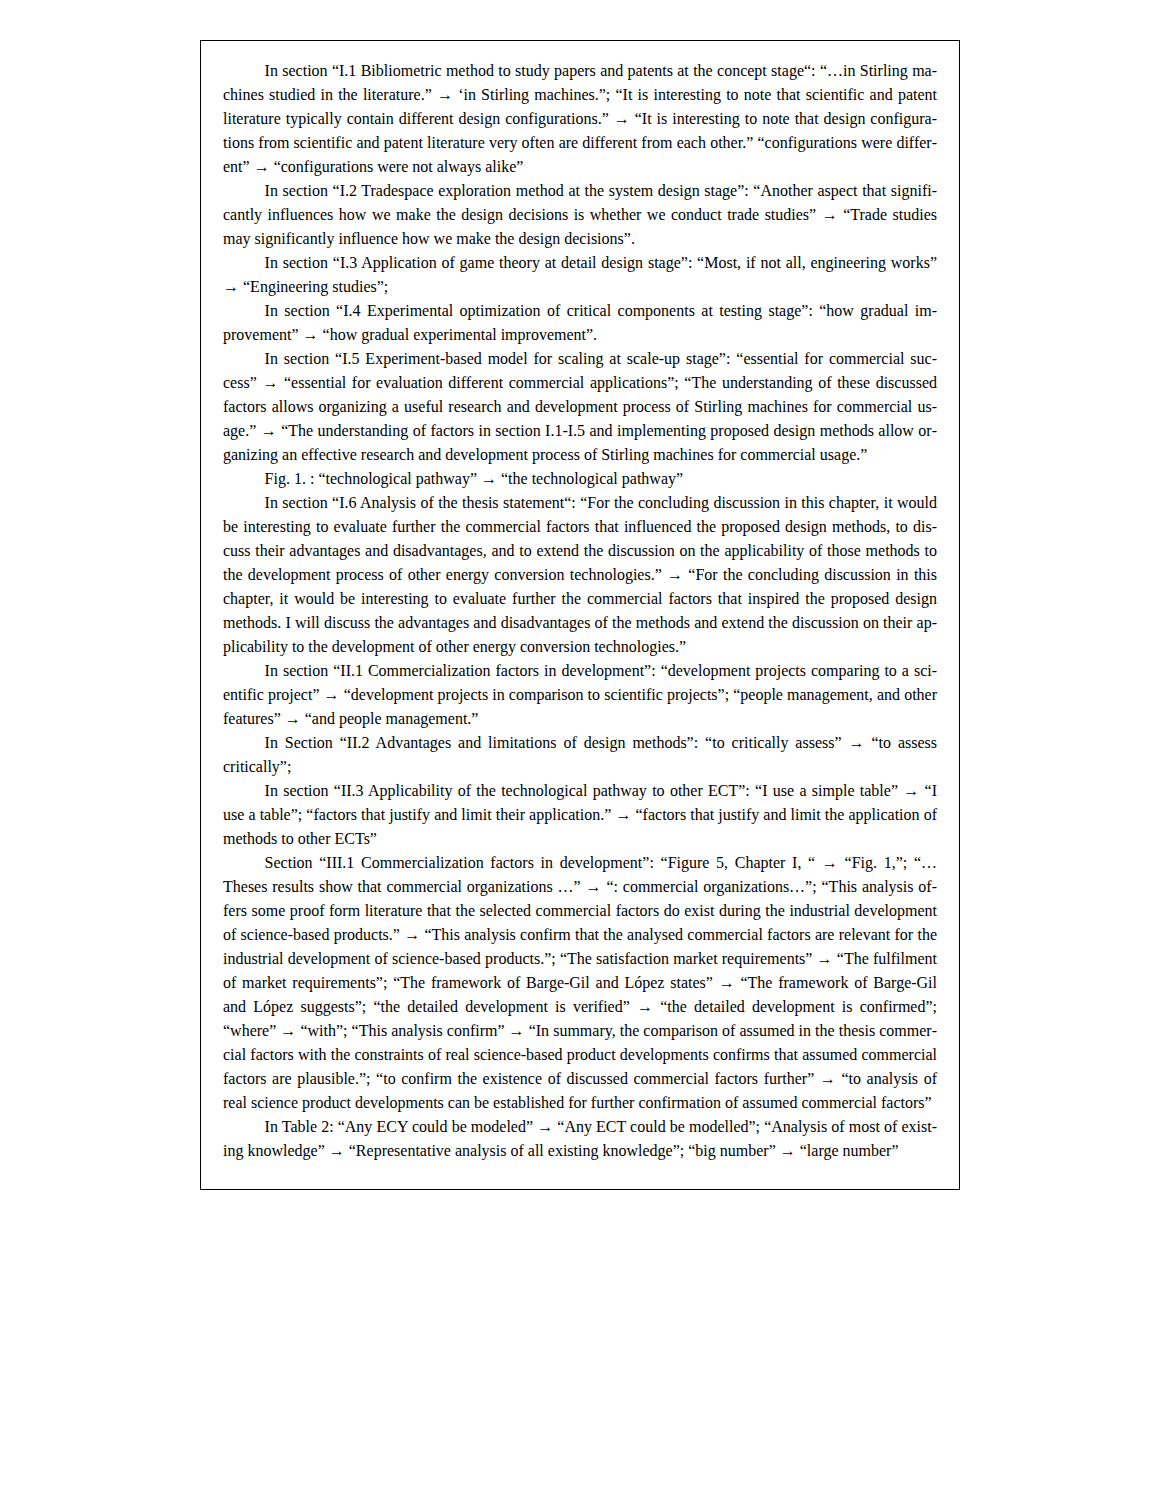In section “I.1 Bibliometric method to study papers and patents at the concept stage“: “…in Stirling machines studied in the literature.” → ‘in Stirling machines.”; “It is interesting to note that scientific and patent literature typically contain different design configurations.” → “It is interesting to note that design configurations from scientific and patent literature very often are different from each other.” “configurations were different” → “configurations were not always alike”
In section “I.2 Tradespace exploration method at the system design stage”: “Another aspect that significantly influences how we make the design decisions is whether we conduct trade studies” → “Trade studies may significantly influence how we make the design decisions”.
In section “I.3 Application of game theory at detail design stage”: “Most, if not all, engineering works” → “Engineering studies”;
In section “I.4 Experimental optimization of critical components at testing stage”: “how gradual improvement” → “how gradual experimental improvement”.
In section “I.5 Experiment-based model for scaling at scale-up stage”: “essential for commercial success” → “essential for evaluation different commercial applications”; “The understanding of these discussed factors allows organizing a useful research and development process of Stirling machines for commercial usage.” → “The understanding of factors in section I.1-I.5 and implementing proposed design methods allow organizing an effective research and development process of Stirling machines for commercial usage.”
Fig. 1. : “technological pathway” → “the technological pathway”
In section “I.6 Analysis of the thesis statement“: “For the concluding discussion in this chapter, it would be interesting to evaluate further the commercial factors that influenced the proposed design methods, to discuss their advantages and disadvantages, and to extend the discussion on the applicability of those methods to the development process of other energy conversion technologies.” → “For the concluding discussion in this chapter, it would be interesting to evaluate further the commercial factors that inspired the proposed design methods. I will discuss the advantages and disadvantages of the methods and extend the discussion on their applicability to the development of other energy conversion technologies.”
In section “II.1 Commercialization factors in development”: “development projects comparing to a scientific project” → “development projects in comparison to scientific projects”; “people management, and other features” → “and people management.”
In Section “II.2 Advantages and limitations of design methods”: “to critically assess” → “to assess critically”;
In section “II.3 Applicability of the technological pathway to other ECT”: “I use a simple table” → “I use a table”; “factors that justify and limit their application.” → “factors that justify and limit the application of methods to other ECTs”
Section “III.1 Commercialization factors in development”: “Figure 5, Chapter I, “ → “Fig. 1,”; “…Theses results show that commercial organizations …” → “: commercial organizations…”; “This analysis offers some proof form literature that the selected commercial factors do exist during the industrial development of science-based products.” → “This analysis confirm that the analysed commercial factors are relevant for the industrial development of science-based products.”; “The satisfaction market requirements” → “The fulfilment of market requirements”; “The framework of Barge-Gil and López states” → “The framework of Barge-Gil and López suggests”; “the detailed development is verified” → “the detailed development is confirmed”; “where” → “with”; “This analysis confirm” → “In summary, the comparison of assumed in the thesis commercial factors with the constraints of real science-based product developments confirms that assumed commercial factors are plausible.”; “to confirm the existence of discussed commercial factors further” → “to analysis of real science product developments can be established for further confirmation of assumed commercial factors”
In Table 2: “Any ECY could be modeled” → “Any ECT could be modelled”; “Analysis of most of existing knowledge” → “Representative analysis of all existing knowledge”; “big number” → “large number”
-=-=-
WHAT YOU HAVE TO DO:
Return to the listing above and set it down exactly, leaving out its pictures.

ANSWER SECTION:
In section “I.1 Bibliometric method to study papers and patents at the concept stage“: “…in Stirling machines studied in the literature.” → ‘in Stirling machines.”; “It is interesting to note that scientific and patent literature typically contain different design configurations.” → “It is interesting to note that design configurations from scientific and patent literature very often are different from each other.” “configurations were different” → “configurations were not always alike”
In section “I.2 Tradespace exploration method at the system design stage”: “Another aspect that significantly influences how we make the design decisions is whether we conduct trade studies” → “Trade studies may significantly influence how we make the design decisions”.
In section “I.3 Application of game theory at detail design stage”: “Most, if not all, engineering works” → “Engineering studies”;
In section “I.4 Experimental optimization of critical components at testing stage”: “how gradual improvement” → “how gradual experimental improvement”.
In section “I.5 Experiment-based model for scaling at scale-up stage”: “essential for commercial success” → “essential for evaluation different commercial applications”; “The understanding of these discussed factors allows organizing a useful research and development process of Stirling machines for commercial usage.” → “The understanding of factors in section I.1-I.5 and implementing proposed design methods allow organizing an effective research and development process of Stirling machines for commercial usage.”
Fig. 1. : “technological pathway” → “the technological pathway”
In section “I.6 Analysis of the thesis statement“: “For the concluding discussion in this chapter, it would be interesting to evaluate further the commercial factors that influenced the proposed design methods, to discuss their advantages and disadvantages, and to extend the discussion on the applicability of those methods to the development process of other energy conversion technologies.” → “For the concluding discussion in this chapter, it would be interesting to evaluate further the commercial factors that inspired the proposed design methods. I will discuss the advantages and disadvantages of the methods and extend the discussion on their applicability to the development of other energy conversion technologies.”
In section “II.1 Commercialization factors in development”: “development projects comparing to a scientific project” → “development projects in comparison to scientific projects”; “people management, and other features” → “and people management.”
In Section “II.2 Advantages and limitations of design methods”: “to critically assess” → “to assess critically”;
In section “II.3 Applicability of the technological pathway to other ECT”: “I use a simple table” → “I use a table”; “factors that justify and limit their application.” → “factors that justify and limit the application of methods to other ECTs”
Section “III.1 Commercialization factors in development”: “Figure 5, Chapter I, “ → “Fig. 1,”; “…Theses results show that commercial organizations …” → “: commercial organizations…”; “This analysis offers some proof form literature that the selected commercial factors do exist during the industrial development of science-based products.” → “This analysis confirm that the analysed commercial factors are relevant for the industrial development of science-based products.”; “The satisfaction market requirements” → “The fulfilment of market requirements”; “The framework of Barge-Gil and López states” → “The framework of Barge-Gil and López suggests”; “the detailed development is verified” → “the detailed development is confirmed”; “where” → “with”; “This analysis confirm” → “In summary, the comparison of assumed in the thesis commercial factors with the constraints of real science-based product developments confirms that assumed commercial factors are plausible.”; “to confirm the existence of discussed commercial factors further” → “to analysis of real science product developments can be established for further confirmation of assumed commercial factors”
In Table 2: “Any ECY could be modeled” → “Any ECT could be modelled”; “Analysis of most of existing knowledge” → “Representative analysis of all existing knowledge”; “big number” → “large number”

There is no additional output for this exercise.